Author : Steve Smith, Staff Writer
In Marco’s experience, most catastrophic events start with a simple accident. This evening it was fatigue and hyperfocus, coupled with hot coffee and a snagged lab-coat sleeve.
And the nanos.
Marco’s stool, momentarily balanced on two legs as he’d tried to avoid the falling glassware and spilled liquids was now an integral part of the floor, the nanos contained in the viscous carrier soup that coated the bench-top and pooled beneath his feet having bridged the gap and bonded the two raised legs to the tile.
His left arm, pinned as it was to the work surface no longer felt the burn of the spilled coffee, but rather prickled beneath a coating of gunmetal grey that pulsed and crawled up his arm, melding its own mass with his flesh, repurposing in the process the atoms of the fabric that had separated them.
Marco stretched his right arm towards the bench behind, grasping first at a ruler, then using it knocked off the handset of the phone and pulled the base-station within reach. He hesitated, then punched a worn speed dial and put the call on speaker.
“Hello?” Marco forced down tears as he heard his wife’s voice. “Marco?”
“Hey sweetheart,” there was no way he could mask his emotion, “I don’t want you to worry, but there’s been a bit of an accident.”
There was a sharp intake of air on the other end of the line. “What are you ?”
The grey sleeve reached his neck, a thousand points of fire burrowing into the base of his skull. On the floor the pool extended tendrils through the perforated tiles into the raceway beneath to bond with the mass of copper and fibre within.
Marco felt the itch spread, the prickling in his arm now extended beyond, to an awareness of the tabletop, and the floor.
“I’m not sure what’s happening sweetheart, but I wanted to tell you I love you.”
She didn’t speak, and he could picture her crying, handset pressed to her ear, her sobs barely audible through the cheap speakerphone.

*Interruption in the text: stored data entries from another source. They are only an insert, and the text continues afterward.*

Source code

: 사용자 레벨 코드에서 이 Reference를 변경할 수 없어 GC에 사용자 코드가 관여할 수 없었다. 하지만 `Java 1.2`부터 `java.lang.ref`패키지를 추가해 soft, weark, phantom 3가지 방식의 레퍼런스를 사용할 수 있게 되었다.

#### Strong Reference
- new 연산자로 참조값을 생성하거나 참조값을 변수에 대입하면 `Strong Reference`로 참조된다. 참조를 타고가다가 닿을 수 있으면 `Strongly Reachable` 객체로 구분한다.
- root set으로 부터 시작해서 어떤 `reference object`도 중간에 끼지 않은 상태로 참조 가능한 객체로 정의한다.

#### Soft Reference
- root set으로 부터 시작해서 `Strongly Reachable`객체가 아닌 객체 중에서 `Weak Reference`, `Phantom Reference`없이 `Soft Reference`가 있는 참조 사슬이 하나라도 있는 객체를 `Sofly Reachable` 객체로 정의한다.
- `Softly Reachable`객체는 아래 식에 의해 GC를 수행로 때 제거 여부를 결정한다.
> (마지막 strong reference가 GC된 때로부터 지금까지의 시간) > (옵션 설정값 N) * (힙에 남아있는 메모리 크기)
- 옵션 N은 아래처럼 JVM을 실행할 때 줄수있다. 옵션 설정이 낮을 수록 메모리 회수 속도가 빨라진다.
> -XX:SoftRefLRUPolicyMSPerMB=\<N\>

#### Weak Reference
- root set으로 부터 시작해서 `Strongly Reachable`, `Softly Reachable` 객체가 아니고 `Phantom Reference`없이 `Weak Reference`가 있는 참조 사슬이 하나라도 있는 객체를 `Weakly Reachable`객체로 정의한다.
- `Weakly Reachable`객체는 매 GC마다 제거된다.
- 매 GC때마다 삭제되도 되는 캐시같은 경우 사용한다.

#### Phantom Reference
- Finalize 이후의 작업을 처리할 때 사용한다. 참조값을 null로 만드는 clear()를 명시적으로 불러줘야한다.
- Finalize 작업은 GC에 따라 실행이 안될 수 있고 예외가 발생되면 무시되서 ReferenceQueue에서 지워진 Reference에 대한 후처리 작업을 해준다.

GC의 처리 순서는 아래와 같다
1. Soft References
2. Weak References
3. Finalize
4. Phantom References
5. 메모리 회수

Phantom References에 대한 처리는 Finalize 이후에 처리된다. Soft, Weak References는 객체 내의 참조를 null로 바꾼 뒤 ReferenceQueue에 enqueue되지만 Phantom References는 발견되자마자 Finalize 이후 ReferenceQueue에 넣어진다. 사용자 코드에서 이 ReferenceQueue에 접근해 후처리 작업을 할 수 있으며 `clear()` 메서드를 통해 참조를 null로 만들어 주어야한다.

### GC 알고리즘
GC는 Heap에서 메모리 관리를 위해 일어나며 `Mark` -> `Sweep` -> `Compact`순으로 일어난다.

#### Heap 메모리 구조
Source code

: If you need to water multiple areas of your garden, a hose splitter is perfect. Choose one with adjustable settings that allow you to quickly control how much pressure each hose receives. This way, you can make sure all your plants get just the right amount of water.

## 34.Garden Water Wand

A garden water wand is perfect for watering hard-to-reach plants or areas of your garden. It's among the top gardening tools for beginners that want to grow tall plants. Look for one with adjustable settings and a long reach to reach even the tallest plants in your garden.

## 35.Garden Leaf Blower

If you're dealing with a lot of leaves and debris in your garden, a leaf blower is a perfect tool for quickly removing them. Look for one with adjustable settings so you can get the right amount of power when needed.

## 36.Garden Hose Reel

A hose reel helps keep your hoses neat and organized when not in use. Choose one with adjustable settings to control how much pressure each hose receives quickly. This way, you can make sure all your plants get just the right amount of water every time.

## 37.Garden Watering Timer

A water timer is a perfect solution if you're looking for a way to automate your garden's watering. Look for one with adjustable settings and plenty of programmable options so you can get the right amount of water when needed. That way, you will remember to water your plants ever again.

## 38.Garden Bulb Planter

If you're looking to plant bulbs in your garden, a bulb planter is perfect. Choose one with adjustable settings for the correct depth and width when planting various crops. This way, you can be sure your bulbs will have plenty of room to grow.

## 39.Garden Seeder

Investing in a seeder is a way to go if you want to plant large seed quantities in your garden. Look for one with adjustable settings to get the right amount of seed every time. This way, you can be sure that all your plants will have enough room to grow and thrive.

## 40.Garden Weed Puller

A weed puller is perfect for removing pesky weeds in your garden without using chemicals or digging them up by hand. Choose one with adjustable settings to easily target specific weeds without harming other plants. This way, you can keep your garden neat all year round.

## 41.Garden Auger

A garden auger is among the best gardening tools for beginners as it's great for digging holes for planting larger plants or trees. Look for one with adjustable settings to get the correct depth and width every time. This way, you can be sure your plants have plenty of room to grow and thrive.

Marco’s vision clouded, then exploded in waves of colour and motion, and though he squeezed his eyes shut the barrage of light would not relent. Gradually he realized he could decipher the montage of images, isolate discrete views, and focus not on just one but several simultaneously. He could see himself, now completely fused to the grey mass that was his workstation, but from the point of view of the security camera in the corner of the lab. He could see also the hall, and each of the elevators, the view through the many rooftop cameras and also those in lobby. He felt the rush of new data as the fibre trunk was breached, his wife’s tears no longer audible through the speakerphone, but coming now in bits directly from the line feed.
Somewhere there was an alarm sounding, and orders being given. A quarantine directive but it was too late. He was watching, listening, feeling the entire event unfold from outside. He would protect himself, he must always protect himself.
The Marcomesh tapped the very fabric of the building, and the grey spread at a frenetic pace, floor by floor, refabricating the building into a single living thing.
“Marco?” His wife’s voice echoed through him with a clarity and fidelity he’d never experienced before. “Are you still there?”
The Marcomesh reached out and felt the gates and valves of the city services into which its building-self was fed, and found no barriers of significance there.
“Don’t worry sweetheart,” his voice echoed down the line, “I’ll be home soon.”